ИЗВЛЕЧЁННЫЙ ТЕКСТ:
◇ ◇ ◇ ◇ ◇ ◇ ◇
Примечательно и то, как Бланка заботилась о своей внешности и одежде. Она покупала ювелирные изделия, а ее служащие Эд де Корме и Жан д'Эрменонвиль отвечали за закупку качественного постельного белья, шелка и тонких испанских тканей для пошива платьев. Бланка совсем не разделяла строгий стиль одежды своей дочери Изабеллы и сына Людовика. Не будучи экстравагантной, ее образ жизни был комфортным и соответствовал тому, что она считала необходимым для достойного положения. Ее владения позволяли ей это делать. По завещанию, от мужа она получила 30.000 ливров; доход от ее владений на конец последнего квартала 1243 года составил 14.964 ливра, то есть годовой доход бы около 45.000 ливров. Для сравнения, вся церковь Сент-Шапель обошлась 40.000 ливров. Поэтому Бланка могла позволить себе делать очень щедрые пожертвования, финансировать строительство, основывать монастыри, покупать красивую одежду и украшения, а также иметь богато накрытый стол: она любила лосось, миндаль, специи, грейпфрут, испанское вино и сахар, что отражено в ее счетах в 1239 году. Женщина действия, она любила охоту и тратила значительные суммы на своих лошадей, собак и соколов. В 1239 году, по случаю свадьбы Альфонсо Португальского, она организовала охоту на волков в Бомон-сюр-Уаз.
Бланка Кастильская понимала важность декора в инсценировке актов власти. Герб Кастилии присутствует в витражах и на обороте ее личной печати. Большой витраж в северном трансепте Шартрского собора прославляет единство семьи Капетингов; на реликварии в Сент-Шапель изображены королева и ее сын, обрамляющие терновый венец. Большие залы, где проводились банкеты и официальные приемы, были украшены скульптурами, люстрами и витражами, создающими атмосферу торжественности. Процессии были тщательно организованы и сопровождались эффектными жестами, чтобы поразить воображение: например, процессия трех королев в 1224 году от Нотр-Дам де Пари до монастыря Сент-Антуан и процессия принятия мощей в 1239 году с возведением, специально для этого случая, арки, с изображением Девы Марии. Посвящение в рыцари сыновей сопровождалось большими собраниями знати и пышными пирами. Демонстративная выплата денег итальянским купцам-судовладельцам, требовавших платы за предоставленные корабли в 1247 году, в большом зале парижского Отеля-Дье, перед собравшимися бедняками, была шедевром инсценировки, призванной заставить этих богатых скряг почувствовать себя виноватыми.
◇ ◇ ◇ ◇ ◇ ◇ ◇
НАБОР ДАННЫХ:
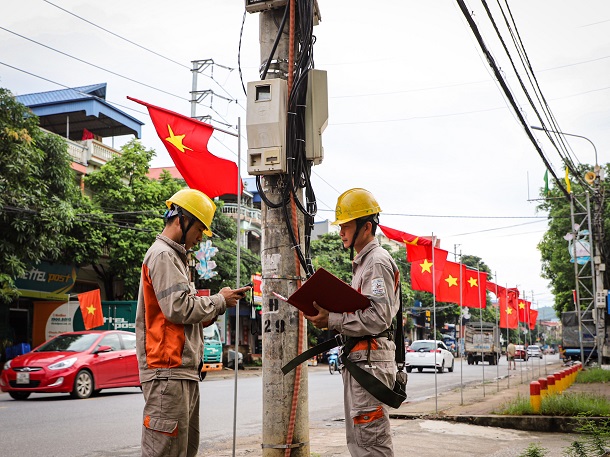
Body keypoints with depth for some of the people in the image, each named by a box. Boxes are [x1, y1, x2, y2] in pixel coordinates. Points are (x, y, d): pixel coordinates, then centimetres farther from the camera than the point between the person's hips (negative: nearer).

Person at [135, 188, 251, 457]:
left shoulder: (174, 257, 25)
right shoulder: (163, 255, -8)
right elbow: (178, 309, -18)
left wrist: (214, 310, 10)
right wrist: (219, 300, -5)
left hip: (183, 370, 11)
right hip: (168, 372, -11)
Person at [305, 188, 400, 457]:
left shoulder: (377, 262, -12)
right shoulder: (362, 263, 21)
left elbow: (378, 318, -22)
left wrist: (332, 320, -19)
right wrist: (329, 314, 7)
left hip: (370, 360, -11)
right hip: (357, 358, 11)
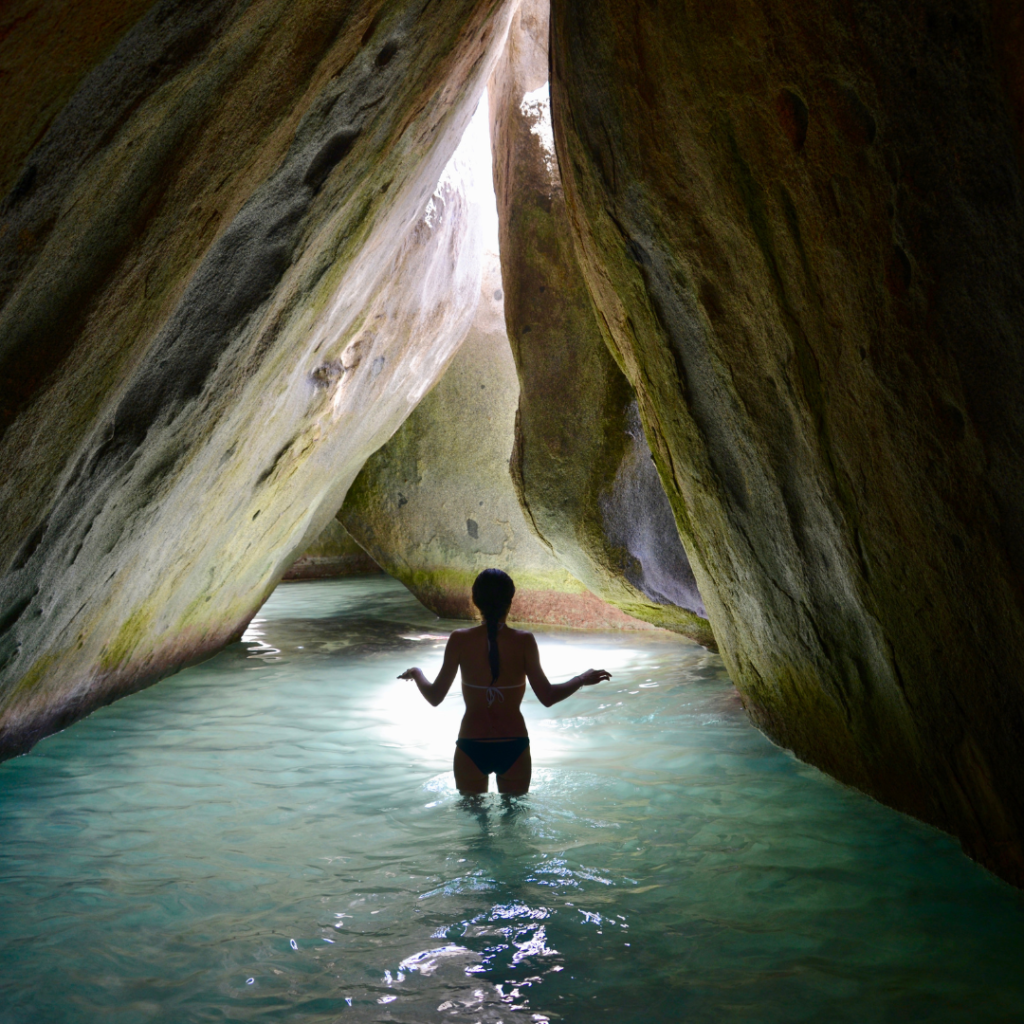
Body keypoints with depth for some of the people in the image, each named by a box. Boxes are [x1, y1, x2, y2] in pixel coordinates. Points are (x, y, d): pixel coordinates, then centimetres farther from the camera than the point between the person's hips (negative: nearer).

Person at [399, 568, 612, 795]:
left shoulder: (460, 640, -9)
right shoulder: (523, 641, -10)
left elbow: (435, 697, -4)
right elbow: (547, 697, -9)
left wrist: (417, 674, 16)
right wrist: (583, 679, 7)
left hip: (471, 748, 0)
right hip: (514, 748, 0)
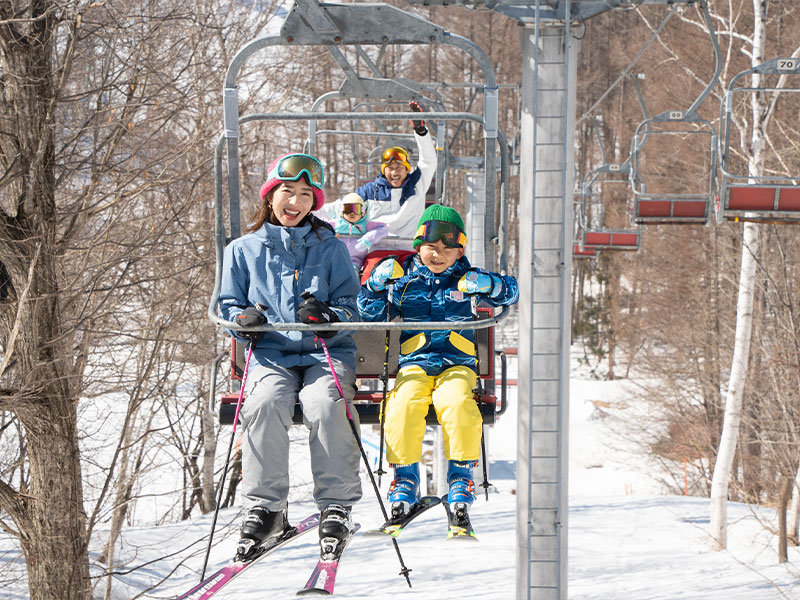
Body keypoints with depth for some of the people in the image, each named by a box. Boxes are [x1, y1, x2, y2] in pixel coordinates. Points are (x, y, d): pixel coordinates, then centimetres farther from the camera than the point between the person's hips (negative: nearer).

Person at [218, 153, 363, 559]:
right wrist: (243, 318, -9)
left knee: (324, 404, -34)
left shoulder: (330, 249, 14)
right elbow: (228, 304, 15)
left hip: (326, 351, 0)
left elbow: (349, 305, 9)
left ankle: (336, 506, -23)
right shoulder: (242, 250, 15)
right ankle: (265, 507, -24)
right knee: (265, 403, -33)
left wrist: (327, 316, -14)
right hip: (270, 353, 0)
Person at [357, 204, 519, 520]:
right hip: (413, 362, 0)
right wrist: (375, 287, -6)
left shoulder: (466, 279, 11)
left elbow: (512, 292, 12)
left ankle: (461, 474, -16)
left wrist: (489, 285, -9)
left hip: (457, 363, 0)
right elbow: (371, 315, 12)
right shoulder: (403, 277, 11)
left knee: (458, 404, -33)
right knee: (403, 405, -31)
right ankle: (405, 476, -16)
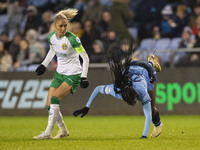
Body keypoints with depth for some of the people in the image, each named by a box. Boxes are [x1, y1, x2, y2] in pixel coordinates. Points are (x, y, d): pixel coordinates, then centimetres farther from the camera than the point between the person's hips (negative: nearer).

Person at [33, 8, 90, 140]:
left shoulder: (72, 39, -20)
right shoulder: (51, 37, -2)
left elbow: (85, 57, -12)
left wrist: (84, 77, -17)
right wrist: (44, 65, 16)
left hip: (73, 75, -7)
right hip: (59, 73, 7)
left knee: (54, 99, -22)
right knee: (49, 104, 1)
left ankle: (48, 133, -19)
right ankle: (63, 130, 22)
◇ ◇ ◇ ◇ ◇ ◇ ◇
РАБОЧЕЕ ЗАДАНИЕ:
Сколько ливров, согласно тексту о Бланке Кастильской, стоила вся церковь Сент-Шапель? Записи получены из другого источника.

РЕЗУЛЬТАТ ЗАДАНИЯ:
40.000 ливров.